It is an understatement to say that there is a lack of diversity in media in a country in which the word ‘mainstream’ doesn’t acknowledge that the majority of people living in the United States are part of the so-called ‘minority groups’. This has become more evident and dangerous in light of the presidential campaign and it made me think again of that famous Chimamanda Adichie TED talk, ‘The Danger of A Single Story’; or in this case the danger of a single narrative.
During her talk, the African author and speaker tells the story of when she came to study at a college in the US, and how her roommate automatically ‘felt sorry’ for her just because of the fact that she is an African. For minorities in the United States, like American Latinos, this manifest in a different form, since there is one single narrative of who we are, what we believe, what we care about.
Most recently, for Latinos in particular, the direct attacks in the form of bigotry and racism have found their way into prime time television, and with the lack of diversity in media and news outlets, there is no one to counteract or question this. It is so disappointing to see how hate speech and intolerance have become commonplace, and sadly, without voices that can advocate for American Latinos, the circle just repeats, dangerously.
During the last Democratic debate something different happened, we were able to see the candidates answer questions and present their offering via Univision, which is the national network that caters to Spanish speakers; one of the largest networks in America that has among the highest ratings. What happened is not about language because the candidates and the journalists were speaking English; it is about the human stories that were presented, our stories on prime time.
Although, like I said, it is not about language, the large amount of Latinos who don’t speak English also have the right to be informed. Moreover, for people like me, who are bilingual, watching news in Spanish sometimes is the only choice if we want to hear about the issues that concern our community. In a country where the ‘mainstream’ caters only to a segment of the population, and not to all the people living in the country, we have to recognize the value of having Latino stories in Spanish, for the community.

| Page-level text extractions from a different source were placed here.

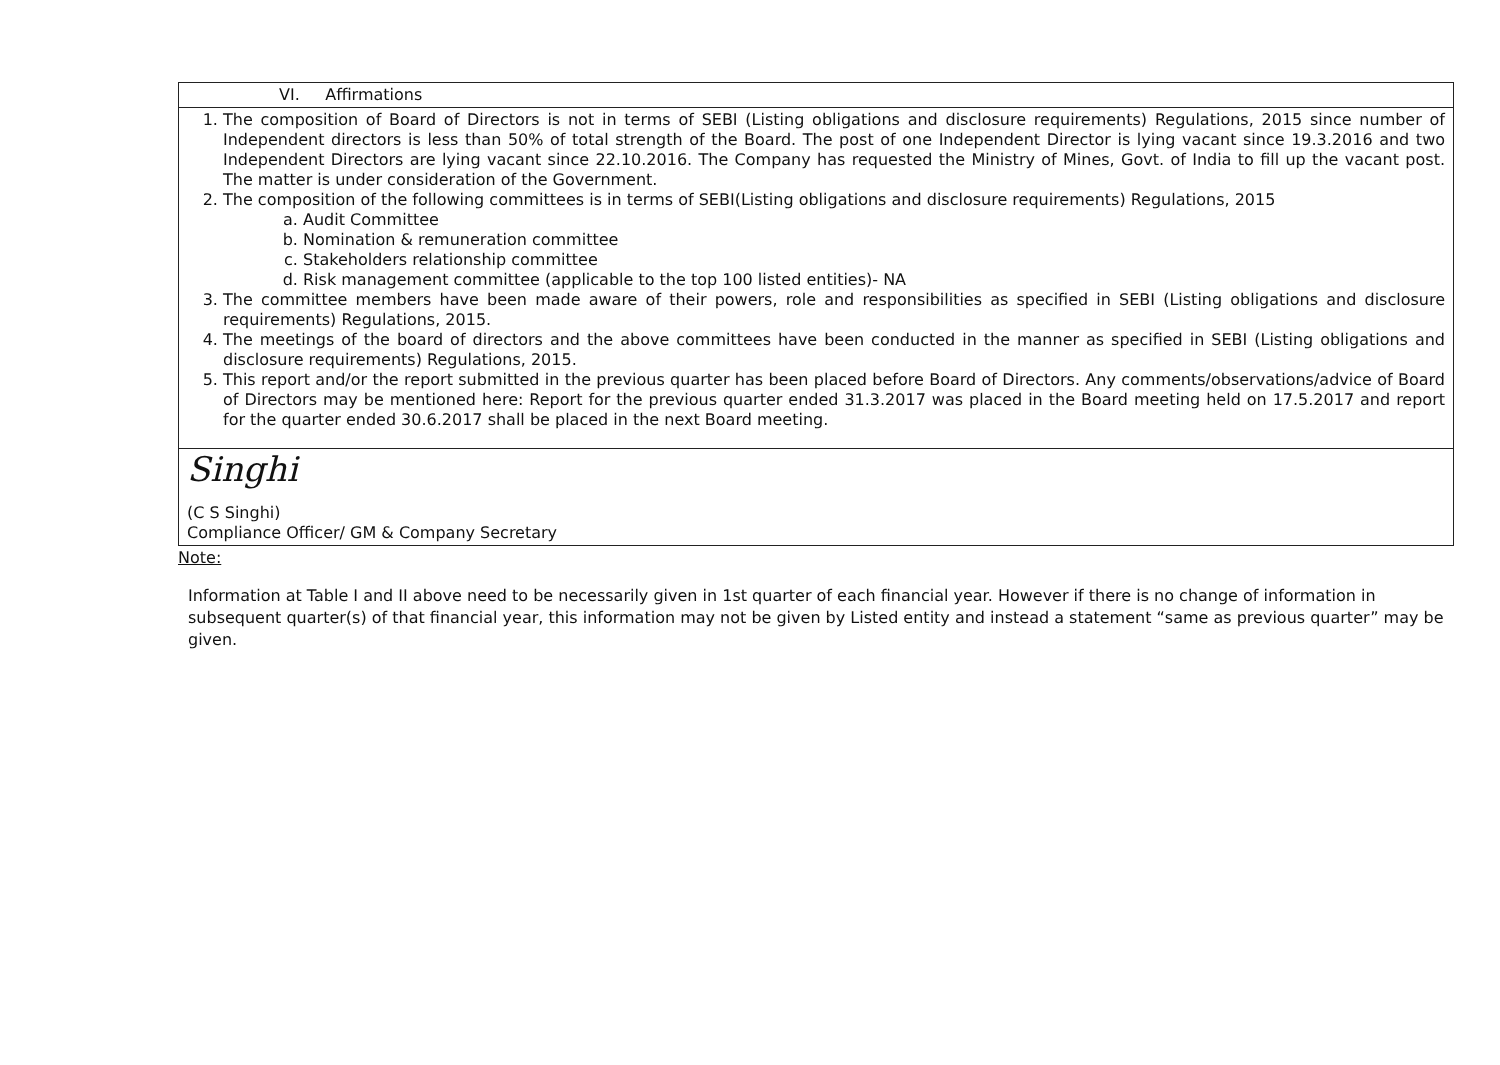| VI. Affirmations |
| 1. The composition of Board of Directors is not in terms of SEBI (Listing obligations and disclosure requirements) Regulations, 2015 since number of Independent directors is less than 50% of total strength of the Board. The post of one Independent Director is lying vacant since 19.3.2016 and two Independent Directors are lying vacant since 22.10.2016. The Company has requested the Ministry of Mines, Govt. of India to fill up the vacant post. The matter is under consideration of the Government. 2. The composition of the following committees is in terms of SEBI(Listing obligations and disclosure requirements) Regulations, 2015 a. Audit Committee b. Nomination & remuneration committee c. Stakeholders relationship committee d. Risk management committee (applicable to the top 100 listed entities)- NA 3. The committee members have been made aware of their powers, role and responsibilities as specified in SEBI (Listing obligations and disclosure requirements) Regulations, 2015. 4. The meetings of the board of directors and the above committees have been conducted in the manner as specified in SEBI (Listing obligations and disclosure requirements) Regulations, 2015. 5. This report and/or the report submitted in the previous quarter has been placed before Board of Directors. Any comments/observations/advice of Board of Directors may be mentioned here: Report for the previous quarter ended 31.3.2017 was placed in the Board meeting held on 17.5.2017 and report for the quarter ended 30.6.2017 shall be placed in the next Board meeting. |
| Singhi (C S Singhi) Compliance Officer/ GM & Company Secretary |
Note:
Information at Table I and II above need to be necessarily given in 1st quarter of each financial year. However if there is no change of information in subsequent quarter(s) of that financial year, this information may not be given by Listed entity and instead a statement “same as previous quarter” may be given.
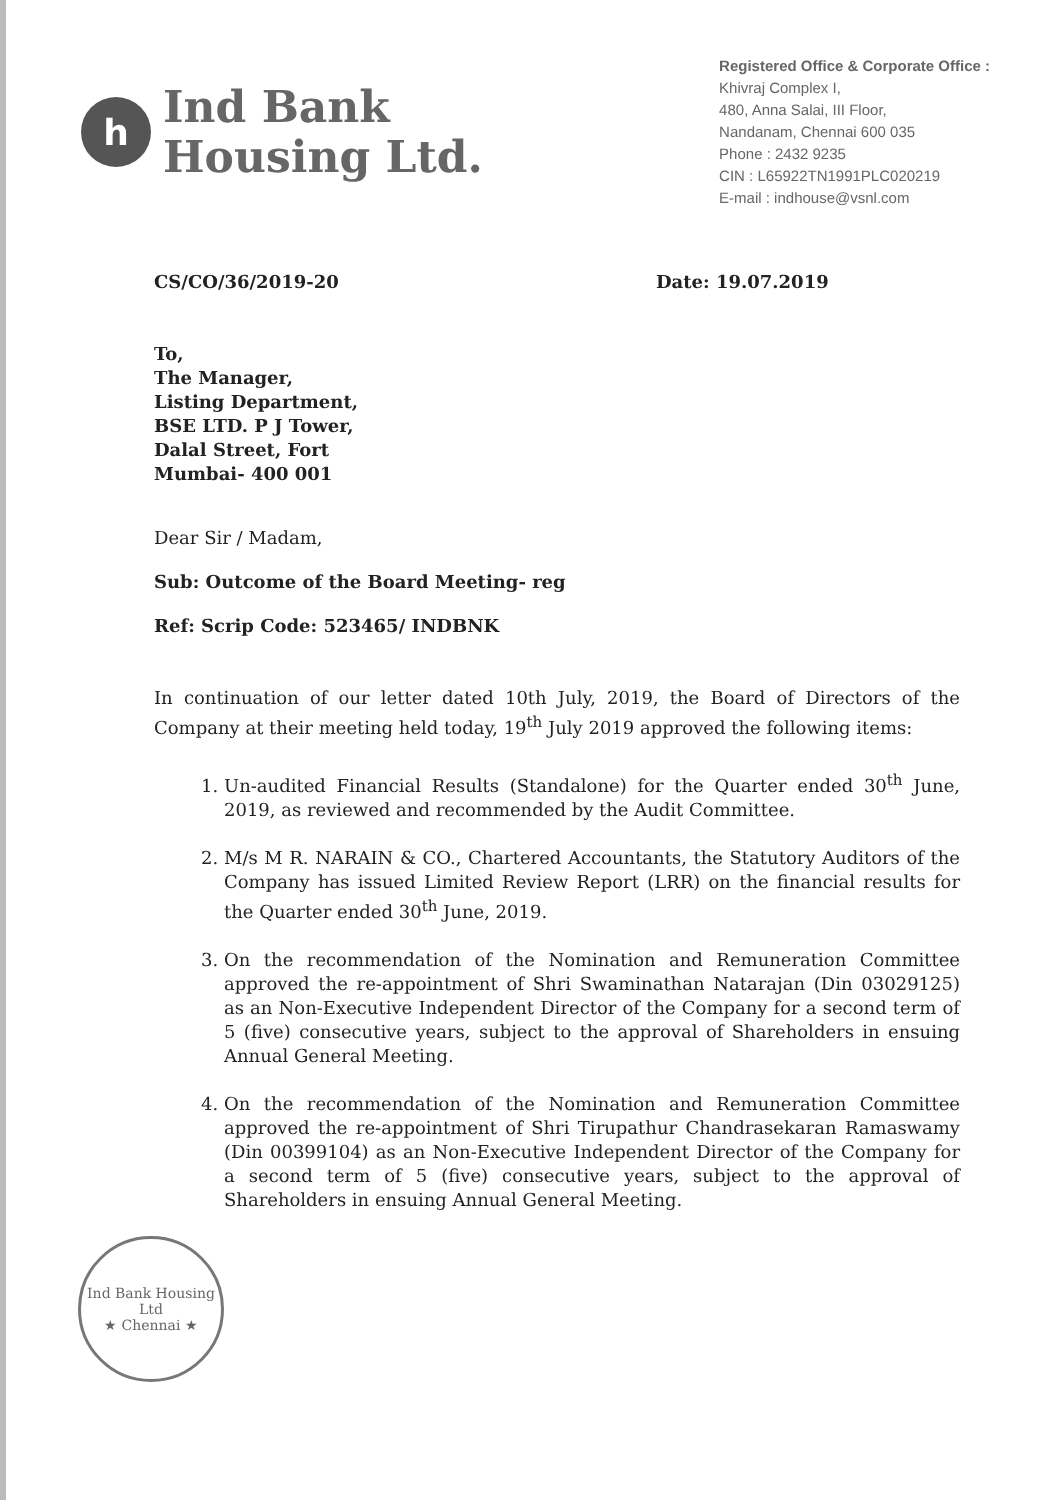h
Ind Bank
Housing Ltd.
Registered Office & Corporate Office :
Khivraj Complex I,
480, Anna Salai, III Floor,
Nandanam, Chennai 600 035
Phone : 2432 9235
CIN : L65922TN1991PLC020219
E-mail : indhouse@vsnl.com
CS/CO/36/2019-20 Date: 19.07.2019
To,
The Manager,
Listing Department,
BSE LTD. P J Tower,
Dalal Street, Fort
Mumbai- 400 001
Dear Sir / Madam,
Sub: Outcome of the Board Meeting- reg
Ref: Scrip Code: 523465/ INDBNK
In continuation of our letter dated 10th July, 2019, the Board of Directors of the Company at their meeting held today, 19<sup>th</sup> July 2019 approved the following items:
1. Un-audited Financial Results (Standalone) for the Quarter ended 30<sup>th</sup> June, 2019, as reviewed and recommended by the Audit Committee.
2. M/s M R. NARAIN & CO., Chartered Accountants, the Statutory Auditors of the Company has issued Limited Review Report (LRR) on the financial results for the Quarter ended 30<sup>th</sup> June, 2019.
3. On the recommendation of the Nomination and Remuneration Committee approved the re-appointment of Shri Swaminathan Natarajan (Din 03029125) as an Non-Executive Independent Director of the Company for a second term of 5 (five) consecutive years, subject to the approval of Shareholders in ensuing Annual General Meeting.
4. On the recommendation of the Nomination and Remuneration Committee approved the re-appointment of Shri Tirupathur Chandrasekaran Ramaswamy (Din 00399104) as an Non-Executive Independent Director of the Company for a second term of 5 (five) consecutive years, subject to the approval of Shareholders in ensuing Annual General Meeting.
Ind Bank Housing Ltd
★ Chennai ★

More American Latinos In The Mainstream
While we must preserve Spanish outlets like Univision and Telemundo, we also need so much representation on the mainstream media. The lack of diversity in media is not only reflected in terms of the anchors we see reading the news, or the investigative reporters and interviewers we see daily throughout the media; it is also reflected in the lack of Latino experts in the fields of politics, health, technology, education, business, the economy, etc.
We see time and time again a sin of omission when it comes to having American Latinos speaking about the issues that matter to all Americans from the perspective of an expert that represents a big part of the nation’s population. Why is it that the perspective of Latinos isn’t taken into consideration to discuss issues that pertain to all of us?
The answer to that question also speaks to the lack of diversity in media behind the cameras, as producers, editors and researchers. It is a simple formula: you cannot search or include what you know nothing of.
Moreover, what we do see that comes out this lack of diversity in media is the stereotypical stories, the negative narrative that portraits Latinos in a simplistic, unilateral way. To go back to Miss Adichie, we see the single story told about Latinos by non-Latinos; making an entire community seem disenfranchised and uncaring about national issues, and even more dangerous than that, making it seem as the source of many of the ailments the American society faces today.
We need to have the stories of Latinos on the mainstream; we ought to demand the contributions and positive impact of our community be highlighted in the media to show us as the multilayered individuals we are. We have the right to have our multiple stories told, not just a single one.
The media owes Latinos and other minority groups more fairness, diversity and inclusion that represent the United States as the melting multicultural pot that it is.